(INSTRUCTIONS FOR THE TASK) Pick up the review of Oishik Sircar's book Violent Modernities after its last sentence and write the next part.

[[ PASSAGE FOR REVIEW open ]]

On Matter, Manner, Method: Notes on Oishik Sircar’s Violent Modernities [Part I]

[Ed Note: Over the next few days, we we will be running a book discussion on Oishik Sircar’s “Violent Modernities: Cultural Lives of Law in New India”. This is Part I of a two-part review by Atreyee Majumder. Part II can be found here. The introductory post by Adil Hasan Khan can be found here, and the reviews by Siddharth Narrain and Nivedita Menon can be found here and here respectively.]

I read Oishik Sircar’s Violent Modernities: Cultural Lives of Law in the New India with interest, intrigue, solidarity, and in some places, with a bit of concern. This book is a suturing of seven essays that were previously published between 2011 and 2018 by the author (Chapter 2 was co-authored with Debolina Dutta) in various venues that he lists in the Acknowledgements. I read these seven essays in sequence, although the author provides two strategies of reading them: in sequence and individually. I write these remarks noting Sircar’s anguish at the frightening phantasm that is contemporary India.

On Method

  1. queerfeministmarxistpostcolonial

Sircar writes these essays, I understand, as a professor of pathos – the term he uses to describe Upendra Baxi in Chapter 7 (also the title of that Chapter). Sircar heaves under the burden of analysing and living, as an activist-academic, through the rise of Hindu majoritarian rule in India. This book serves as a powerful lament on the state of things in India, as they have panned out across the past decade. Violent Modernities provides hard-hitting political and social commentary on contemporary India, although the author writes a bit in Chapter 5 about the settler colonial underpinnings of the Australian state. What I am less convinced about is the claim that the book unpacks the relationship between law and violence, as claimed in the Preface where the author defines the terms law, Law, modernity, culture, and New India. These definitions, especially those of law and modernity do not feature consistently in the showing (rather than telling) as the book progresses. It is evident that the author is deeply troubled by the double-bind of being an activist and being a privileged person whose very being shares complicity in global capitalism and its Indian iteration that is hand-in-glove with the Hindu right political factions. It is, ultimately, not clear to me what this series of essays reveals about the nature of law – law being a distinct socio-political institution, different from the state, state power, state effect and ideology at large.

[[ PASSAGE FOR REVIEW closed ]]
[[ MATERIAL SHOWN open ]]

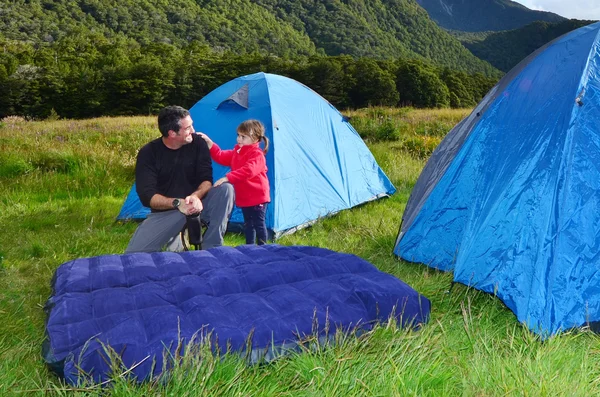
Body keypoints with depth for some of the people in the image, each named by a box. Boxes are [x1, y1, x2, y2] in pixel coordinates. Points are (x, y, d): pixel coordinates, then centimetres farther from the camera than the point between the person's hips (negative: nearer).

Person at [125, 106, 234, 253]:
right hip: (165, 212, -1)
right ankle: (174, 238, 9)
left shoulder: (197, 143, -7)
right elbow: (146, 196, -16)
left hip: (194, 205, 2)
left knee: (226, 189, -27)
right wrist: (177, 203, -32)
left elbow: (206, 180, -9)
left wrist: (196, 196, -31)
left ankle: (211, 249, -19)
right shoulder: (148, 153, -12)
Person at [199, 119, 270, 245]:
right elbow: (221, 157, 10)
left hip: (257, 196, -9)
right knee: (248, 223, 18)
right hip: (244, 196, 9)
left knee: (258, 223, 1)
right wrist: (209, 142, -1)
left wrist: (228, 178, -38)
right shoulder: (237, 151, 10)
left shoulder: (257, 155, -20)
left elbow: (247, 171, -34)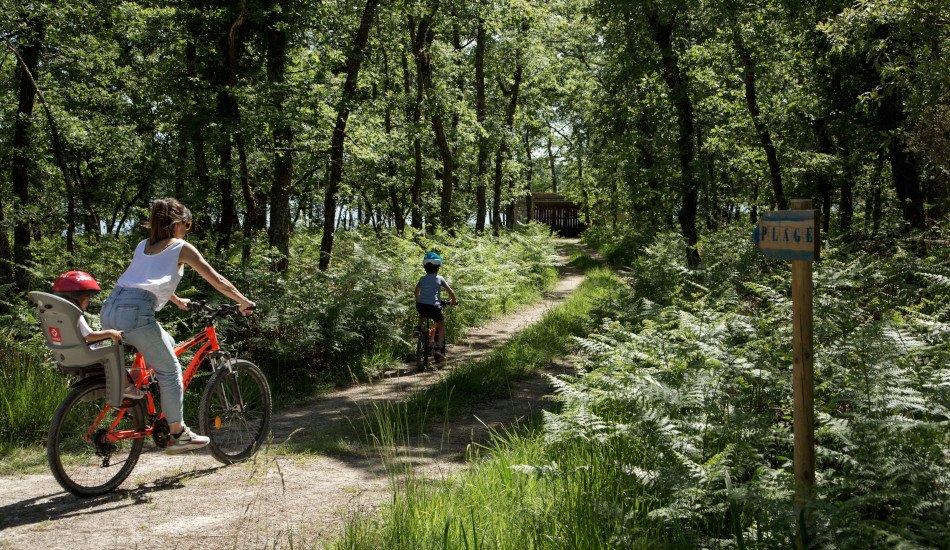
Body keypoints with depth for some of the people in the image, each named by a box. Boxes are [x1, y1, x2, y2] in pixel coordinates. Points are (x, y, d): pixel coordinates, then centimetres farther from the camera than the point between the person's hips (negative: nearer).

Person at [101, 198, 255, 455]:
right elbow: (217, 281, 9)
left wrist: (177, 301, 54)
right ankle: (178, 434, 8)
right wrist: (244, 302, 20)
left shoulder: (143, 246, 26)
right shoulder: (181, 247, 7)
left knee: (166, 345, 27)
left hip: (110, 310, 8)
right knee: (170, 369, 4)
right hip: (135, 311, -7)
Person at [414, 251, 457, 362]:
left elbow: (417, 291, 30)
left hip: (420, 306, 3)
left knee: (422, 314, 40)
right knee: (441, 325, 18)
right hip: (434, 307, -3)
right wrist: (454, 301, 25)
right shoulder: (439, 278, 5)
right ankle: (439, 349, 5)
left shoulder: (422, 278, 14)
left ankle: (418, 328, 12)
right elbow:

[[ MATERIAL SHOWN closed ]]

(TASK RESULT)
 

Sircar follows, by his own admission (Sircar 2021: xxxv), the queerfeministmarxistpostoclonial method, especially in treating law and the state. Sircar writes: “The book is written in the form of a bricolage of descriptive refractions that have animated my practices of queerfeminstmarxistpostcolonial critique and activism both inside and outside the legal academy.” I take this bricolage and descriptive refraction claims seriously. The book works well as a bricolage, but as the essays claim to be descriptive canvases refracting through the person of the author, I am unsure in what way and to what end the author serves as a refractive device.

I have two sources of discomfort here: (1) the obvious contradictions between the Marxist and the postcolonial perspectives (see generally Dirlik 1994; Ahmad 1998; Brennan 2006; Bartolowich 2002), especially over the question of identity politics, are not engaged with or resolved; (2) the method seems to translate into a kind of New Left political criticism of sources of state power being patently violent to marginalized communities. That the corpus of state power and the source of sovereignty should be looked at with suspicion because of their routine tendencies of abuse of power, is a given to a reader like me who shares much of Sircar’s worries. Being an anthropologist with an abiding interest in the law, and an active interest in sovereignty, I didn’t understand what to take away from Sircar’s method other than the fact that both reader and author were to be on the side of the historically disadvantaged. Sircar makes more interesting theoretical provocations about ‘stuckness’ (Sircar 2021: 169, citing Lauren Berlant) and ‘negative moment’ (Sircar 2021: 177, citing Achille Mbembe) using his own positionality within the fold of protest, but unfortunately, those claims do not form the organizing principles of the book.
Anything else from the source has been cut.